But getting outside of my own head by hearing other people’s perspectives has been life changing — or rather, ‘work changing’.

One of the useful experiences of the last few months was featuring on the Happy Startups Hot Seat, where community members offer questions, advice and ideas in response to a challenge.

My question to the Hot Seat group was a common one:

How to bridge the gap between work that pays the bills and work that gives life meaning?

The work I had done in marketing over the last year had left me drained and diminished — ‘emotionally dehydrated’, to borrow Bob Olmstead’s phase (see below). I was looking for a way forward from my muddle of ideas and limitations.

Four months on I’m much happier with the work I do. I’m contributing to projects I value and although my greater sense of ‘purpose’ is unresolved, I’m getting much more satisfaction from the process of exploration.

Here are some of the pieces of advice from the Hot Seat that have stuck with me:

1. Surviving, and then thriving

‘Have an in between gig to keep yourself funded but free, while you’re working on crafting your dream’. — Bob Olmstead

Bob Olmstead is a creative coach and has been through his own process of finding — and creating — work he loves.
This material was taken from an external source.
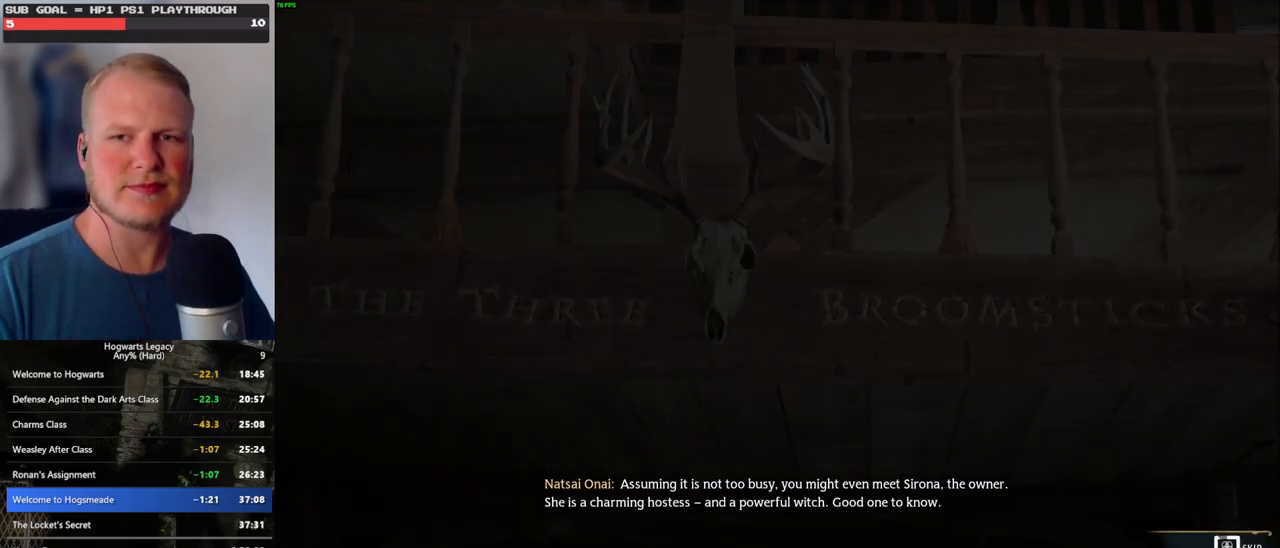
{"keys": ["q"], "mouse": [], "events": []}
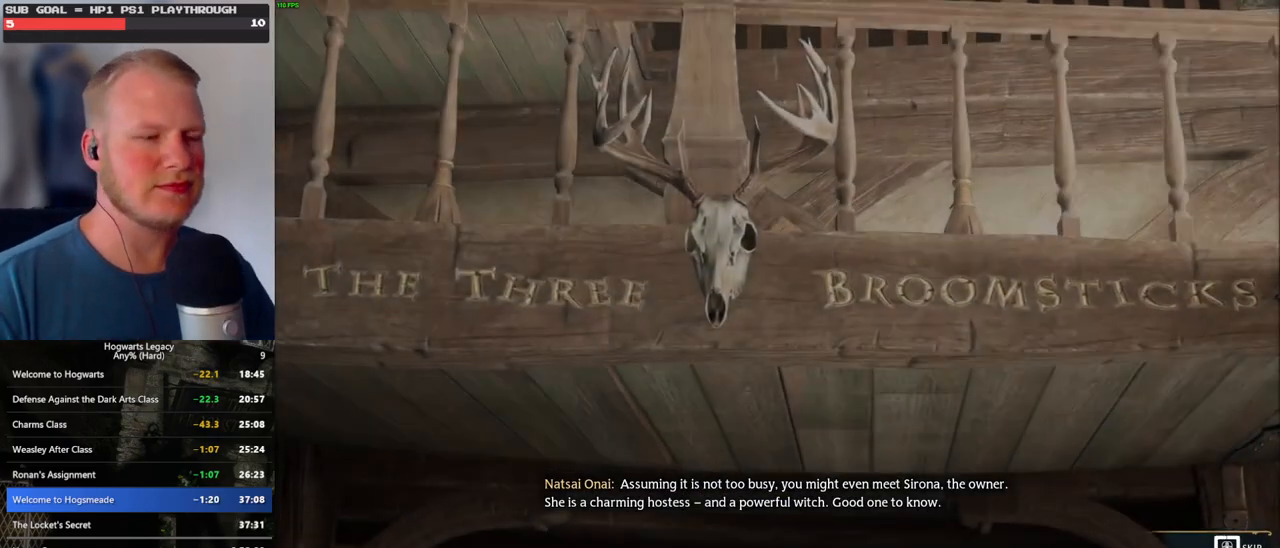
{"keys": ["q"], "mouse": [], "events": []}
He highlighted the need to stay ‘funded but free’ while chasing your ultimate goals, allowing the time and means to find work that feels more purposeful.

This is something I had discounted at first in my impatience to ‘get there’.

But the truth that I’ve realised over the last year is that the process of finding purposeful, satisfying work is often a long one. Allowing yourself time means you can enjoy the journey, rather than feeling pressed to just take the next thing.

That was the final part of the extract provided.